Pretreatment Fatigue Linked to Worse Survival Outcomes in Cancer Patients

A study found a link between fatigue and cancer outcomes. The study, published in the journal JCO Oncology Practice, shows that cancer patients who reported clinically significant fatigue at the start of cancer therapy have shorter overall survival and more treatment side effects compared to patients without fatigue.

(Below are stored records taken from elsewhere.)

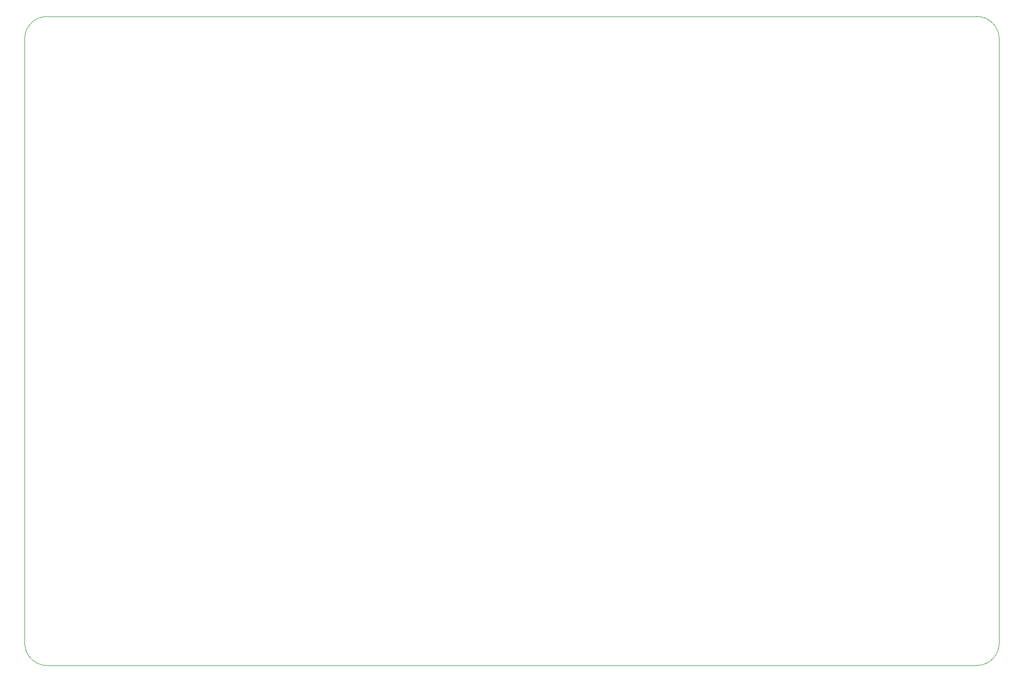
<source format=gbr>
%TF.GenerationSoftware,KiCad,Pcbnew,7.0.9*%
%TF.CreationDate,2024-04-09T00:12:48-04:00*%
%TF.ProjectId,RDL_revE4,52444c5f-7265-4764-9534-2e6b69636164,Rev E4*%
%TF.SameCoordinates,Original*%
%TF.FileFunction,Profile,NP*%
%FSLAX46Y46*%
G04 Gerber Fmt 4.6, Leading zero omitted, Abs format (unit mm)*
G04 Created by KiCad (PCBNEW 7.0.9) date 2024-04-09 00:12:48*
%MOMM*%
%LPD*%
G01*
G04 APERTURE LIST*
%TA.AperFunction,Profile*%
%ADD10C,0.100000*%
%TD*%
G04 APERTURE END LIST*
D10*
X69342000Y-150876000D02*
G75*
G03*
X73152000Y-154686000I3810000J0D01*
G01*
X69342000Y-48514000D02*
X69342000Y-150876000D01*
X73152000Y-44704000D02*
G75*
G03*
X69342000Y-48514000I0J-3810000D01*
G01*
X230632000Y-154686000D02*
G75*
G03*
X234442000Y-150876000I0J3810000D01*
G01*
X73152000Y-154686000D02*
X230632000Y-154686000D01*
X234442000Y-150876000D02*
X234442000Y-48514000D01*
X234442000Y-48514000D02*
G75*
G03*
X230632000Y-44704000I-3810000J0D01*
G01*
X230632000Y-44704000D02*
X73152000Y-44704000D01*
M02*

</source>
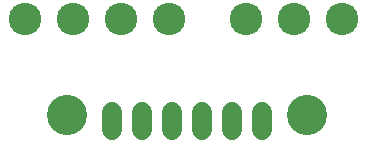
<source format=gts>
G75*
%MOIN*%
%OFA0B0*%
%FSLAX24Y24*%
%IPPOS*%
%LPD*%
%AMOC8*
5,1,8,0,0,1.08239X$1,22.5*
%
%ADD10C,0.1340*%
%ADD11C,0.1080*%
%ADD12C,0.0680*%
D10*
X004580Y001110D03*
X012580Y001110D03*
D11*
X012164Y004310D03*
X013764Y004310D03*
X010564Y004310D03*
X007980Y004310D03*
X006380Y004310D03*
X004780Y004310D03*
X003180Y004310D03*
D12*
X006080Y001210D02*
X006080Y000610D01*
X007080Y000610D02*
X007080Y001210D01*
X008080Y001210D02*
X008080Y000610D01*
X009080Y000610D02*
X009080Y001210D01*
X010080Y001210D02*
X010080Y000610D01*
X011080Y000610D02*
X011080Y001210D01*
M02*

</source>
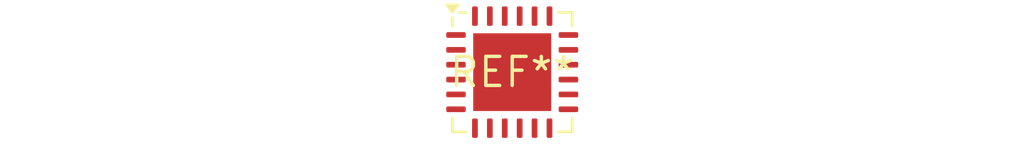
<source format=kicad_pcb>
(kicad_pcb (version 20240108) (generator pcbnew)

  (general
    (thickness 1.6)
  )

  (paper "A4")
  (layers
    (0 "F.Cu" signal)
    (31 "B.Cu" signal)
    (32 "B.Adhes" user "B.Adhesive")
    (33 "F.Adhes" user "F.Adhesive")
    (34 "B.Paste" user)
    (35 "F.Paste" user)
    (36 "B.SilkS" user "B.Silkscreen")
    (37 "F.SilkS" user "F.Silkscreen")
    (38 "B.Mask" user)
    (39 "F.Mask" user)
    (40 "Dwgs.User" user "User.Drawings")
    (41 "Cmts.User" user "User.Comments")
    (42 "Eco1.User" user "User.Eco1")
    (43 "Eco2.User" user "User.Eco2")
    (44 "Edge.Cuts" user)
    (45 "Margin" user)
    (46 "B.CrtYd" user "B.Courtyard")
    (47 "F.CrtYd" user "F.Courtyard")
    (48 "B.Fab" user)
    (49 "F.Fab" user)
    (50 "User.1" user)
    (51 "User.2" user)
    (52 "User.3" user)
    (53 "User.4" user)
    (54 "User.5" user)
    (55 "User.6" user)
    (56 "User.7" user)
    (57 "User.8" user)
    (58 "User.9" user)
  )

  (setup
    (pad_to_mask_clearance 0)
    (pcbplotparams
      (layerselection 0x00010fc_ffffffff)
      (plot_on_all_layers_selection 0x0000000_00000000)
      (disableapertmacros false)
      (usegerberextensions false)
      (usegerberattributes false)
      (usegerberadvancedattributes false)
      (creategerberjobfile false)
      (dashed_line_dash_ratio 12.000000)
      (dashed_line_gap_ratio 3.000000)
      (svgprecision 4)
      (plotframeref false)
      (viasonmask false)
      (mode 1)
      (useauxorigin false)
      (hpglpennumber 1)
      (hpglpenspeed 20)
      (hpglpendiameter 15.000000)
      (dxfpolygonmode false)
      (dxfimperialunits false)
      (dxfusepcbnewfont false)
      (psnegative false)
      (psa4output false)
      (plotreference false)
      (plotvalue false)
      (plotinvisibletext false)
      (sketchpadsonfab false)
      (subtractmaskfromsilk false)
      (outputformat 1)
      (mirror false)
      (drillshape 1)
      (scaleselection 1)
      (outputdirectory "")
    )
  )

  (net 0 "")

  (footprint "QFN-24-1EP_5x5mm_P0.65mm_EP3.4x3.4mm" (layer "F.Cu") (at 0 0))

)

</source>
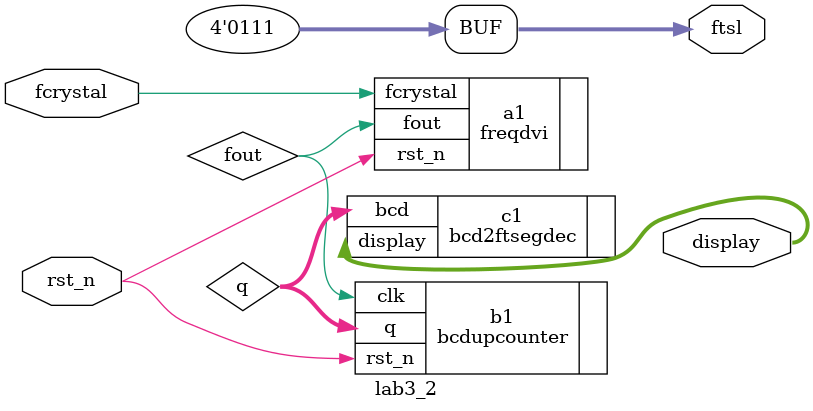
<source format=v>
`timescale 1ns / 1ps
module lab3_2(
	input fcrystal,rst_n,
	output [14:0]display,
	output [3:0]ftsl
);
	 
wire fout;
wire [3:0]q;

assign ftsl = 4'b0111;	 
	 
freqdvi a1(
	.fcrystal(fcrystal),
	.rst_n(rst_n),
	.fout(fout)
);

bcdupcounter b1(
	.q(q),
	.clk(fout),
	.rst_n(rst_n)
);

bcd2ftsegdec c1(
	.display(display),
	.bcd(q) 
);


endmodule

</source>
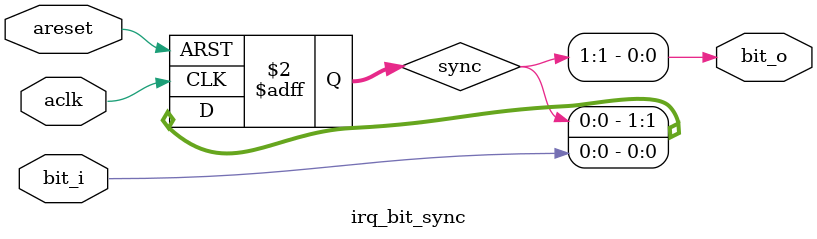
<source format=v>
`timescale 1ns / 1ps


module irq_bit_sync
    #(
        parameter DEFAULT_LEVEL = 0,
        parameter DEPTH = 2
    )(
        // clock & reset
        input  wire                       aclk,
        input  wire                       areset,
        // bit to synch & synched
        input  wire                       bit_i,
        output wire                      bit_o
    );

    reg [DEPTH-1:0] sync;

    generate

    if (DEPTH<=2) begin: DEPTH_EQ_2
        always @ (posedge aclk or posedge areset) begin
            if (areset) sync <= {DEPTH{DEFAULT_LEVEL[0]}};
            else sync <= {sync[0],bit_i};
        end
    end else begin: DEPTH_GT_2
        always @ (posedge aclk or posedge areset) begin

            if (areset) sync <= {DEPTH{DEFAULT_LEVEL[0]}};
            else sync <= {sync[DEPTH-2:0],bit_i};
        end
    end
    endgenerate

    assign bit_o = sync[DEPTH-1];


endmodule

</source>
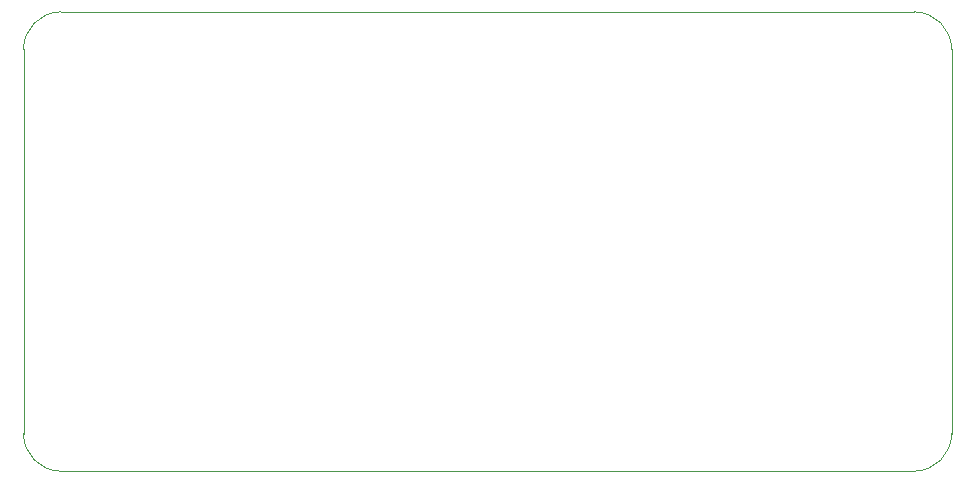
<source format=gm1>
G04 #@! TF.GenerationSoftware,KiCad,Pcbnew,(5.1.4)-1*
G04 #@! TF.CreationDate,2021-03-02T11:58:11-08:00*
G04 #@! TF.ProjectId,NMB-75,4e4d422d-3735-42e6-9b69-6361645f7063,rev?*
G04 #@! TF.SameCoordinates,Original*
G04 #@! TF.FileFunction,Profile,NP*
%FSLAX46Y46*%
G04 Gerber Fmt 4.6, Leading zero omitted, Abs format (unit mm)*
G04 Created by KiCad (PCBNEW (5.1.4)-1) date 2021-03-02 11:58:11*
%MOMM*%
%LPD*%
G04 APERTURE LIST*
%ADD10C,0.050000*%
G04 APERTURE END LIST*
D10*
X166687500Y-84931250D02*
X166687500Y-117475000D01*
X91281250Y-81756250D02*
X163512500Y-81756250D01*
X91281250Y-120650000D02*
X163512500Y-120650000D01*
X88106250Y-117475000D02*
X88106250Y-84931250D01*
X88106250Y-84931250D02*
G75*
G02X91281250Y-81756250I3175000J0D01*
G01*
X91281250Y-120650000D02*
G75*
G02X88106250Y-117475000I0J3175000D01*
G01*
X166687500Y-117475000D02*
G75*
G02X163512500Y-120650000I-3175000J0D01*
G01*
X163512500Y-81756250D02*
G75*
G02X166687500Y-84931250I0J-3175000D01*
G01*
M02*

</source>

To conduct this study, the researchers assessed four clinical trials; two of which had enrolled patients with advanced hormone-resistant prostate cancer (trials S0421 and S9916) and the other two had enrolled patients with advanced non-small cell lung cancer (trials S0027 and S9509). Participants in all four studies had completed quality-of-life and symptom surveys at the start of their trial using either the Functional Assessment of Cancer Therapy (FACT) or the European Organization for Research and Treatment of Cancer Quality of Life Questionnaire – Core 30 (EORTC QLQ-C30). Subsequently, the investigators used the midpoint of each scale as a cutoff in to categorize fatigue levels prior to treatment.

Findings Highlight the Need to Inform and Counsel High Fatigue Patients

According to the results, the average overall survival times for patients reporting such fatigue were approximately 26% to 45% shorter than those for patients without pretreatment fatigue. Moreover, the researchers observed that patients reporting clinically significant fatigue before cancer treatment were more likely to experience adverse side effects from chemotherapy, especially gastrointestinal, neurological, and constitutional side effects.

 

Lead author on the paper Julia Mo, BS, previously a Measey Scholar at the University of Pennsylvania and currently at the University of Rochester School of Medicine and Dentistry, said of the study via a press release: Our findings suggest that if there is evidence of significant fatigue, patients and families should be informed and counseled on possible higher risk of poorer outcomes,” Mo says. “In addition, strategies may be developed to impact fatigue and possibly long-term outcomes.”

The complete study team included Amy K. Darke, MS, Katherine A. Guthrie, PhD, and Joseph M. Unger, PhD, MS, all of the SWOG Cancer Research Network Statistics and Data Management Center, Fred Hutchinson Cancer Research Center; Jeff A. Sloan, PhD, of the Mayo Clinic; Dawn L. Hershman, MD, MS, of Columbia University Medical Center; Mark O’Rourke, MD, of the Center for Integrative Oncology and Survivorship, Greenville Health System, Clemson, SC; Marie Bakitas, DNSc, NP-C, of the School of Nursing, University of Alabama at Birmingham; and Robert S. Krouse, MD, FACS, of the Department of Surgery, Hospital of the University of Pennsylvania.